Written by Josie Theodora Garcia. One in a collection by Allen Bachoroski, Local Historical Writer and author of “Tales Along the Highway of Legends”
Josie was born in Engleville, Co. on Dec. 20, 1920, to Apolinar Vera and (Della) Maria Delfina Dominguez, and was christened Theodora Aurelia. It is unknown how she became to be called Josie. She was the second child and the oldest daughter, Ben being the oldest (deceased), followed by Antionette, Minnie, Ruby, and Vincent. The family lived in Morley, where she attended school till mid 8th grade, then made the move to Trinidad. Here she completed the 8th at Rice school.
She still marvels at how well her parents provided for their six children during the depression years, though little help was given families. She recalls taking a five pound bucket and walking to the YMCA where milk was given each morning. Her father worked a couple days a week in the mine, but he raised rabbits, occasionally a pig, and a garden. They made sausages and bacon all covered with salt to preserve it. The sausages buried in lard. Despite the hard times, she never went hungry or did without shoes or clothes.
Sometimes they were given a sheep or goat by her aunt Frances and Uncle Cayetano who owned a sheep ranch. There was no refrigeration, but somehow food never spoiled. She never felt poor, because everyone in camp was in the same position. Water was brought into the home from an outside faucet, in a bucket and a dipper was placed inside for drinking. Bath water was heated on a coal stove, also for laundry. The “privy” was outside, which usually got turned over on Halloween.

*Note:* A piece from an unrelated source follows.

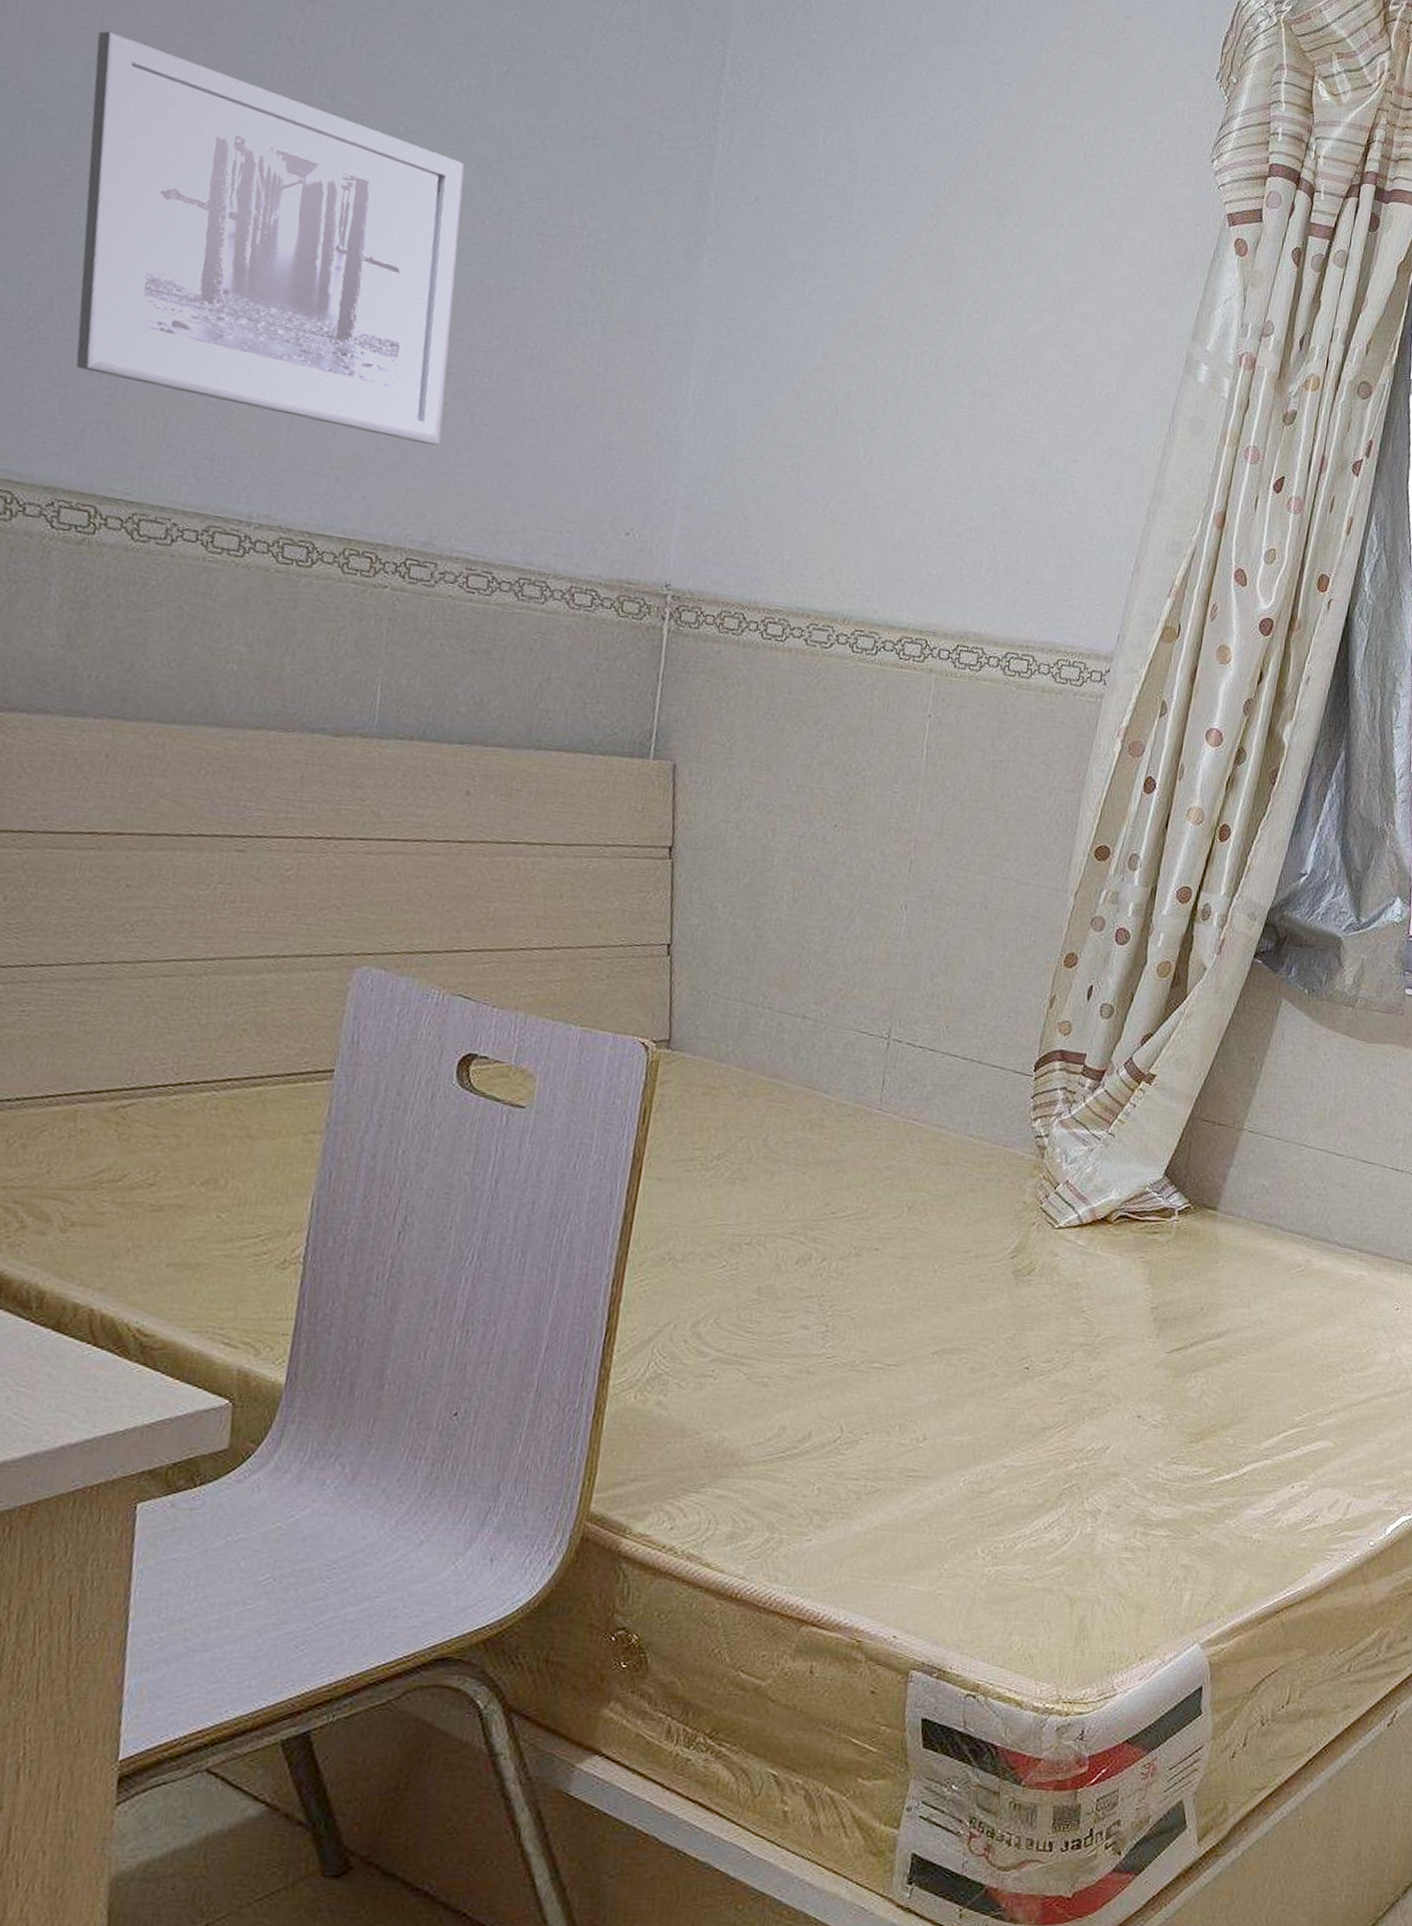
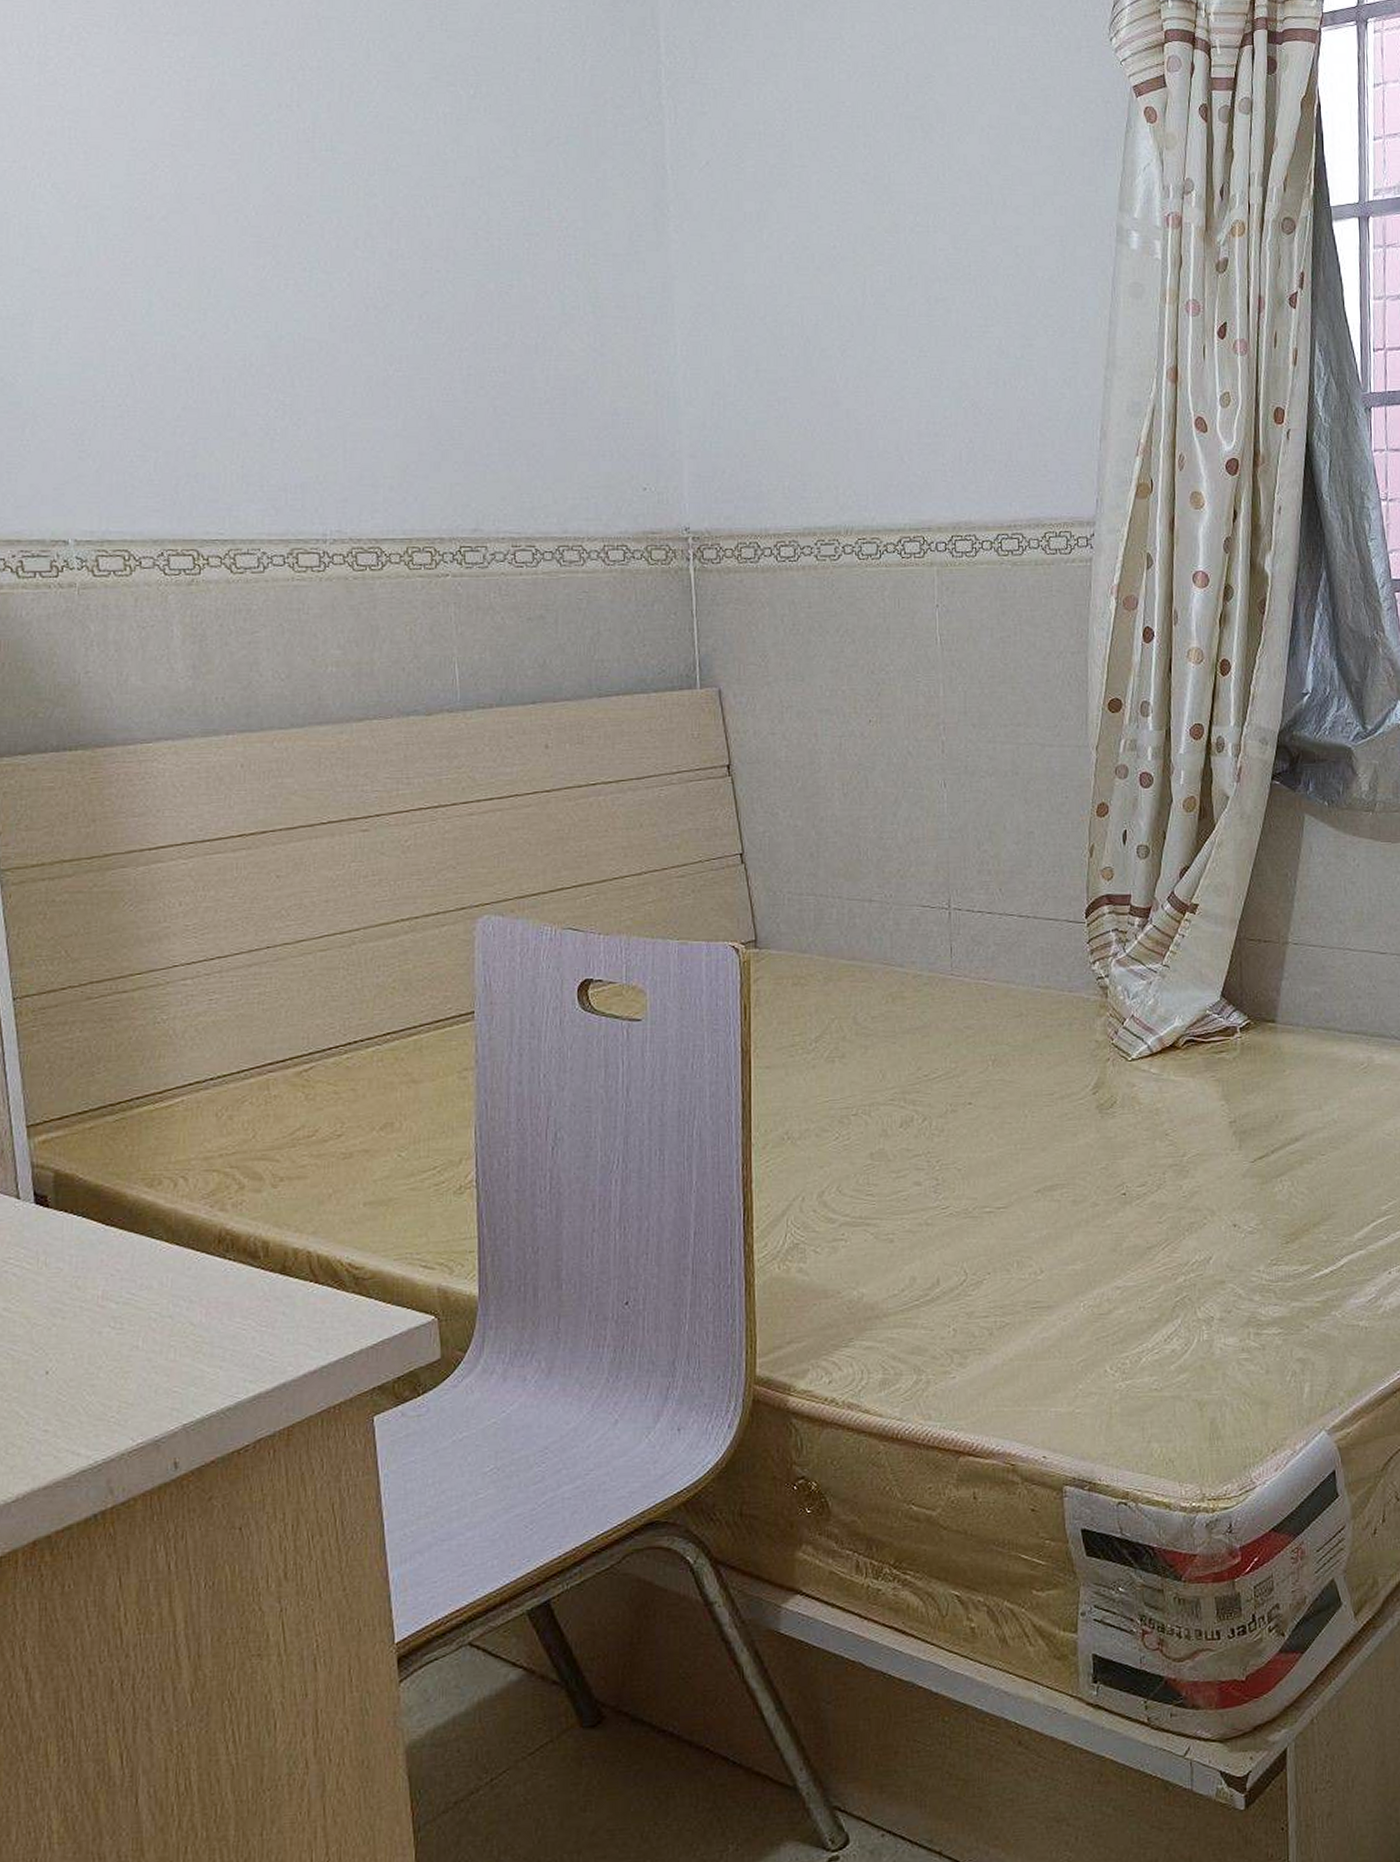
wall art: present [76,30,465,446] -> none [132,132,473,441]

She and her siblings were very inventive in their play, finding ways to amuse themselves and making their toys. They would use discarded baby buggies, hook them together, and ride them recklessly down a hill. Fortunately no broken bones, as they usually turned over. Ben would make stilts from wood, some short some tall, and home made scooters. Out of strong, rigid wire a rod with a book was fashioned and used to push a wheel around. Tin cans were forced on shoes and clumped around on these. Fond memories are recalled of a swing someone had attached to a very large tree, made of a single metal cable with a hoop on one end. This cable would carry the swinger way out over Raton Creek.
In the winter a coal shovel or card board improvised for a sled, often water was poured on the hill to make it icy for sledding. This was also the time for jello as the bowl with unjelled jello was imbedded in the snow. In the spring or summer evenings “hide and seek”, “run sheep run”, kick the can”, “Red Rover, Red Rover” and other games were played. Baseball and marbles were also popular with boys, while girls liked to play with paperdolls, school or house. The little money that was available went for essentials and attempts to get out of debt at the company store. After the work seemed to improve, her mother became the proud owner of her first washing machine, A Faultless-wringer. What a blessing on wash day.
After moving to Trinidad, Co. and attending high school and Junior college, graduating in 1941, she married Mike A. Garcia from Aguilar (Father-Waldo Garcia, Mother-Elvira Falsetta). She taught school in Engleville and Barela, both were single teacher schools. In 1943 California beckoned, after her husband’s release from the army service. Both found employment with the Federal Government and made their home in El Cajon which is out of San Diego. A daughter Vera-Eileen was born to them on Jan. 28, 1946 and a son Michael Paul in Aug. 7, 1948. At 18 Eileen married Earl Clinton Perkins producing a son, (Todd) Earl C. Perkins III. Her second husband, Bill Schwarberg, died of a heart attack. She is accounts manager for the San Diego Union and Tribune newspapers.
Michael married Cheryl Berwald Jan. 30, 1970 and had 3 daughters: Rachel, Andrea, and Michelle. He is employed at the Naval Air Station in San Diego as Branch Manager for computers. He and his family returned from Spain (1986) after a year working with the Spanish Air Force. He was sent there to program parts for the F-18’s which the Spanish were getting from the U.S., including the computers. They enjoyed their stay in Spain and meeting relatives and had amusing and not so funny experiences. Josie and Mike have a summer home in Valdez, Co., where she teaches oil painting. Her love of painting blossomed after her retirement in 1972. Her love of travel has taken her numerous times to Europe, especially Spain where she has many relatives–from Madrid to the French border.